И вот я стою под раскидистым деревом, дышу воздухом эдемским, а машина, кобылка моя, пасется рядом. Что еще нужно мне? Чего желать? Я дома, добрался все-таки, здесь и останусь.
А вот и сам дом, спрятанный за деревьями, за забором, за буйной зеленью участка. Я подумываю о том, как пробраться к нему незамеченным, сквозь заросли кустарника, минуя заборы событий и дрязг, все эти пустые нескончаемые разговоры последних дней, непроходимые, как болотистая местность.
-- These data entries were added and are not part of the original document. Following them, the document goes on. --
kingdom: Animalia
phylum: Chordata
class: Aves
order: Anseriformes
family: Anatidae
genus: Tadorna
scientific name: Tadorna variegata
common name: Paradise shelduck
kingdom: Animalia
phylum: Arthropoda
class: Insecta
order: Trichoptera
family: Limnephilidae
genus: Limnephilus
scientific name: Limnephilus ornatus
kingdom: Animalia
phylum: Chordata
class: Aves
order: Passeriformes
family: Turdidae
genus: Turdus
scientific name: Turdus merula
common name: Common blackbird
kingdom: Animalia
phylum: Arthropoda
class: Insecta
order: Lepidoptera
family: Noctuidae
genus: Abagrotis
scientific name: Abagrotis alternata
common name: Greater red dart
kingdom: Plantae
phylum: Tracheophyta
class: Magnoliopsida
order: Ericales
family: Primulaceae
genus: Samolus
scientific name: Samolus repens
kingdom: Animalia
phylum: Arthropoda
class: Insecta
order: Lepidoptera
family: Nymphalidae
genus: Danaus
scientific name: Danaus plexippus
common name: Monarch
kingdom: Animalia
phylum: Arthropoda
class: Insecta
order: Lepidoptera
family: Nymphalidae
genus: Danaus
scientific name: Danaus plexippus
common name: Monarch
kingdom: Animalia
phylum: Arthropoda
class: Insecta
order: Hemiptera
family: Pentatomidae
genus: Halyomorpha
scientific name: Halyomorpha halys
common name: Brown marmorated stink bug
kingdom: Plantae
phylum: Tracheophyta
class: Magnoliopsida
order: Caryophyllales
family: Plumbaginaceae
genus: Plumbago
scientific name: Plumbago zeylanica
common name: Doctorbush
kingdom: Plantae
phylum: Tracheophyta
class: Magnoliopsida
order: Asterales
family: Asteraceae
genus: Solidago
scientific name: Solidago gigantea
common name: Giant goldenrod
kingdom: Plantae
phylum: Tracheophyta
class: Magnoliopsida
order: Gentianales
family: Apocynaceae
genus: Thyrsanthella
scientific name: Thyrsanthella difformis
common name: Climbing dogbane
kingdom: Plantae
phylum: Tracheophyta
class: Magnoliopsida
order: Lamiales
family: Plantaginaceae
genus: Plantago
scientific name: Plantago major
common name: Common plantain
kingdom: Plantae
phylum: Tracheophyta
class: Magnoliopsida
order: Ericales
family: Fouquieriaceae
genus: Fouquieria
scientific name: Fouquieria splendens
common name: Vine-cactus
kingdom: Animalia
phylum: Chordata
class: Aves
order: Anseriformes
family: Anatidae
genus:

Войти в дом. Влететь, например, в окно второго этажа, чтобы потом спуститься вниз и сесть за стол вместе со всеми, словно никуда не уезжал и ниоткуда не возвращался.
Я все еще не решаюсь открыть калитку, а когда иду по дорожке, то стараюсь не смотреть на дом, чтобы магнетизм взгляда ушел в землю и меня не заметили бы раньше времени.
Мимо сарая, бочки для полива сада, погреба. Мимо двух кустов жасмина у поворота к дому, на которых вместо июньских свадебных цветов звездочки-бонбоньерки, полные семян.
Сад запущен, все заросло травой, сквозь начавшую желтеть зелень просвечивают темные глаза одичавших слив, некоторые из них перезрели и лопнули, так что видна розоватая запекшаяся сердцевина. Большинство яблонь не плодоносит, только одна у заброшенного колодца ломится под тяжестью прозрачных на солнце яблок с румянцем во всю щеку, как у младенцев с мороза и у склеротических стариков.
Две туи рядом с садовой скамейкой, почти не выросшие с тех пор, как я их помню, похожи на нахохлившихся куриц.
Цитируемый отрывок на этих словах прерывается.